In a joint statement, Orange and Spotify also affirmed their recognition of the central role of music in African entertainment.
“This collaboration presents an opportunity for Spotify to leverage Orange's extensive mobile user base to promote local talents and expand their reach,” said Brelotte Ba, Deputy CEO of Orange Middle East and Africa.
Orange and Spotify had a similar arrangement in Egypt in 2022, offering customers up to 12 months of free access to premium music content.
Spotify, with an extensive collection of over 82 million tracks, has a global community of over 551 million monthly active listeners, with 220 million subscribers.
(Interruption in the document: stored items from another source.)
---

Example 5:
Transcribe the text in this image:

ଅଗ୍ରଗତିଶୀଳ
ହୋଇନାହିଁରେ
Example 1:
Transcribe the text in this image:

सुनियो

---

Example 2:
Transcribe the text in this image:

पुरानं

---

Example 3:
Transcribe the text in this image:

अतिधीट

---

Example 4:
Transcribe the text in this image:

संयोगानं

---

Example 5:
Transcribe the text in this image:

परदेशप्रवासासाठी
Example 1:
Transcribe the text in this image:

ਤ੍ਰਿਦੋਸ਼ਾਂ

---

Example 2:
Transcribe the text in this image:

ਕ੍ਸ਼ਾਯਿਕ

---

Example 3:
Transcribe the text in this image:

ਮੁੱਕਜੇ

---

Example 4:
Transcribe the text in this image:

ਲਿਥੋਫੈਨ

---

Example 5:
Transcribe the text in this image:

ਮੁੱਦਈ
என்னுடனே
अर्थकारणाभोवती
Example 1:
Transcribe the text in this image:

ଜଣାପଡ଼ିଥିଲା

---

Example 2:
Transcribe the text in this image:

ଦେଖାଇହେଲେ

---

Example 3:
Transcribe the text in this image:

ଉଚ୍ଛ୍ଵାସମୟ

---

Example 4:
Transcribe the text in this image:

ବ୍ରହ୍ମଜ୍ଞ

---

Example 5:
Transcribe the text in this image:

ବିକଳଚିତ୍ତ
In September 2022, Africa-focused music streamer Boomplay partnered with Tigo, a Tanzanian telco, to offer free hours of music streaming to subscribers who purchase Tigo bundles. In addition, subscribers enjoyed an up to 30% discount on Boomplay's subscription plans.
In Nigeria, Boomplay partnered with MTN Nigeria to offer subscribers tailored data plans that provide unlimited music streaming and access to premium content on Boomplay at affordable rates. In March 2023, Boomplay partnered with Halotel, another Tanzanian mobile operator, to offer a similar arrangement to its subscribers.
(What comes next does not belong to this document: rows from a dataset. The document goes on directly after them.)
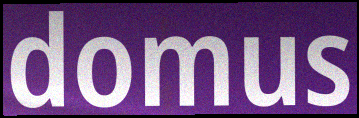
domus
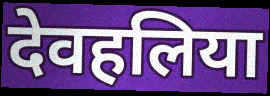
देवहलिया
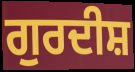
ਗੁਰਦੀਸ਼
Boomplay, a joint venture between two Chinese companies, Transsion and Netease, boasts over 65 million monthly active users and a catalogue of over 70 million songs. The service has regional offices in Nigeria, Ghana, Kenya, Tanzania, Cote d'Ivoire, and Cameroon.
Kenya-based mobile music streamer Mdundo, which advertises 1.9 million songs and over 100,000 African artists, is also banking on its huge partnership arrangements with major telecom providers including Vodacom in Tanzania, Airtel in Nigeria, and MTN in Nigeria, Ghana, and South Africa to grow its subscriber base in its five core markets.
“These partnerships collectively reach an extensive customer base of 185 million people, enabling Mdundo.com to address the low usage of payment cards in Africa and deliver enhanced value to its users,” the company said in its Annual Report 2023.
The company's five key markets comprising Nigeria, Kenya, Tanzania, Ghana and South Africa have a combined population of 422 million people. As of June 2023, these markets accounted for 15 million of Mdundo’s 26.6 million monthly active users.
Mdundo said in the report that 80% of all music consumed in these markets is African, with nearly 500,000 songs directly uploaded by over 140,000 African creators.
Streamer deals with telcos don't end with music. In May, video-on-demand streamer, Wi-flix partnered with MTN to offer access to hours of unlimited premium content and data plans as part of its expansion to Zambia. Wi-Flix said it had already seen success with similar deals in Kenya, Ghana, and Nigeria and was looking to replicate the same in Zambia.
Wi-Flix Founder, Louis Manu said the partnership would play a significant role in its ambition to become the leading content provider for the African continent and the diaspora.
“This provides us the opportunity to leverage on their recently deployed 5G high-speed internet connectivity to ensure the experience of subscribers is more seamless and exciting,” Manu said.
GSMA data projects the number of unique mobile subscribers in Africa will rise by 4.5 per cent to 613 million as smartphone ownership grows to 61 per cent by 2025 from the current 49 per cent.